#### [How to complete this task]
Repeat exactly, and only, the lines below starting at the line that contains "left wrist: (183, 384)" and ending at the line that contains "right hip: (475, 626)", inclusive of both.

#### [Listed entries]
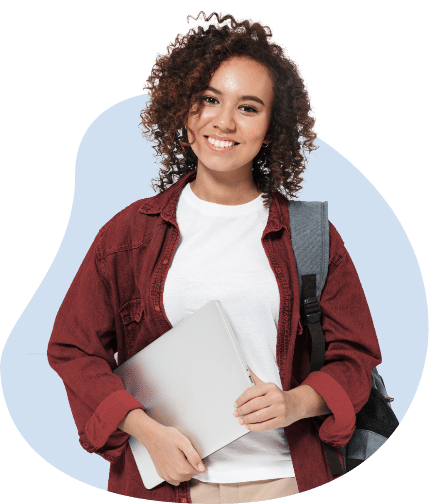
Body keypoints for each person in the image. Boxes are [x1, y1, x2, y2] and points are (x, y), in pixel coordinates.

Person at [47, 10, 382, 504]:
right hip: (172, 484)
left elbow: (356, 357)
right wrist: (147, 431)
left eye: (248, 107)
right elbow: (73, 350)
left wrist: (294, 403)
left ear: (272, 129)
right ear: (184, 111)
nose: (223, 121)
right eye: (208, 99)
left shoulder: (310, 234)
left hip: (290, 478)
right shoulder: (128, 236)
--
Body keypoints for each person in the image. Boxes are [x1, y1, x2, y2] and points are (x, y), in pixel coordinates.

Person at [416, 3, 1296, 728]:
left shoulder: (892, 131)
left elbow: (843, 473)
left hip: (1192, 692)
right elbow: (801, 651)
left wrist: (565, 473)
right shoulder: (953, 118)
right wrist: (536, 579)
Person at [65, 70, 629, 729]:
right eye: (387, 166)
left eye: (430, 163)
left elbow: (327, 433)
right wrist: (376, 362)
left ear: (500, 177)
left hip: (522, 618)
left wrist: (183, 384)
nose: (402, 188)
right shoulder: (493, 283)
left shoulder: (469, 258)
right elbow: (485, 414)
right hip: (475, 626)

#### [Answer to this exercise]
left wrist: (183, 384)
nose: (402, 188)
right shoulder: (493, 283)
left shoulder: (469, 258)
right elbow: (485, 414)
right hip: (475, 626)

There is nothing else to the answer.